Aujourd’hui le catholicisme, par des voix autorisées, marque une rupture avec cette forme de rationalité, surtout depuis Vatican II,
Joseph Ratzinger dans un livre traduit en Français 1976 refuse de croire que Dieu n’est devenu ‘’miséricordieux’’ qu’une fois sa ‘’vengeance’’ accomplie. S’élevant contre la théologie de la satisfaction, il affirme :
« A l’intérieur d’un mécanisme de droit lésé et rétabli, il faut rejeter la notion d’un Dieu dont la justice inexorable aurait réclamé un sacrifice humain, le sacrifice de son propre fils, autant cette image est répandue, autant elle est fausse »
On peut citer aussi quelqu’un qui a une influence considérable actuellement dans les milieux catholiques et dans le centre de la rue de Sèvre de Paris : le père Sesboüé.

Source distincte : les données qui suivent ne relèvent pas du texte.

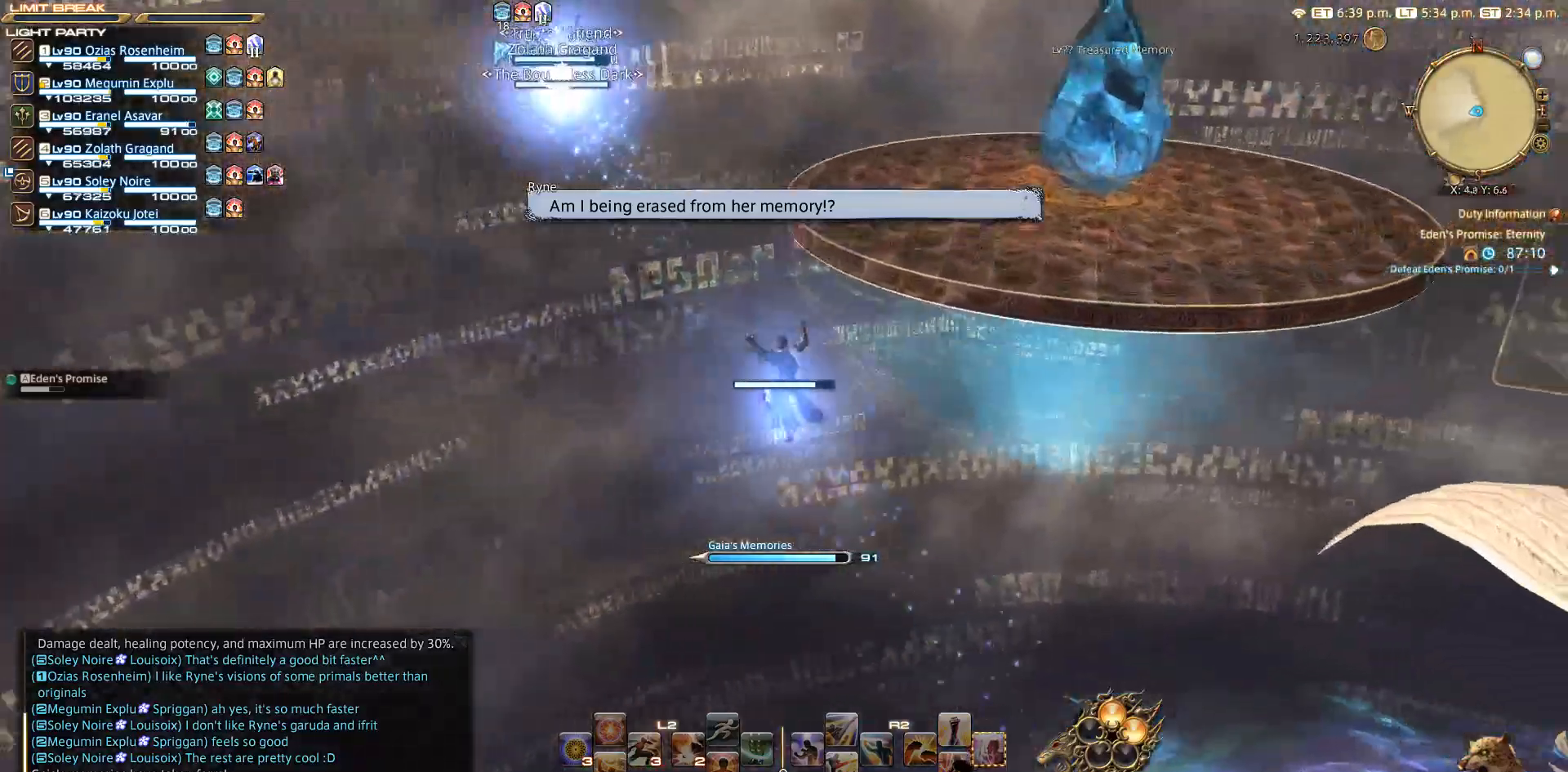
{"buttons": [], "left_stick": "down", "right_stick": "right", "events": [[133, "left_stick", "down"]]}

« Notre salut n’est pas une transaction qui se serait accompli entre le père et le fils, le père aurait obligé son fils à mourir pour se venger sur lui, en quelque sorte, du péché de l’humanité. De son côté le fils aurait accepté cette condamnation à mort comme un châtiment pour expier nos péchés. Certains sont même allé jusqu’à penser qu’il fallait compenser le poids du péché par un poids du supplice équivalent.
Il faut dire qu’ils se trompent lourdement. Ce que Dieu n’a pas voulu imposer à Abraham, la mise à mort de son fils Isaac, ce dont il a voulu précisément libérer Abraham, se serait-il imposé à lui-même ? Cette interprétation fautive est dramatique, car elle transfère la volonté de mort et la violence des hommes pécheurs à Dieu lui-même »
Alors, Jean Delumeau se pose la question : si la rédemption n’est pas une dette à payer pour racheter un coupable, il faut la comprendre comment ?
Pour lui le mot vient d’abord de l’Exode. Il signifie ‘’libération’’ d’un esclavage. Yahvé délivre gratuitement son peuple en renouvelant avec lui son alliance promise à Abraham. Il n’y a pas de rançon payée, il n’y a pas de personnage pour réclamer une indemnité.
Il faut se replacer dans le contexte. Dans l’AT toute alliance était scellée par un sacrifice. Le bélier qui remplace Isaac, un agneau au départ d’Egypte pour la terre promise….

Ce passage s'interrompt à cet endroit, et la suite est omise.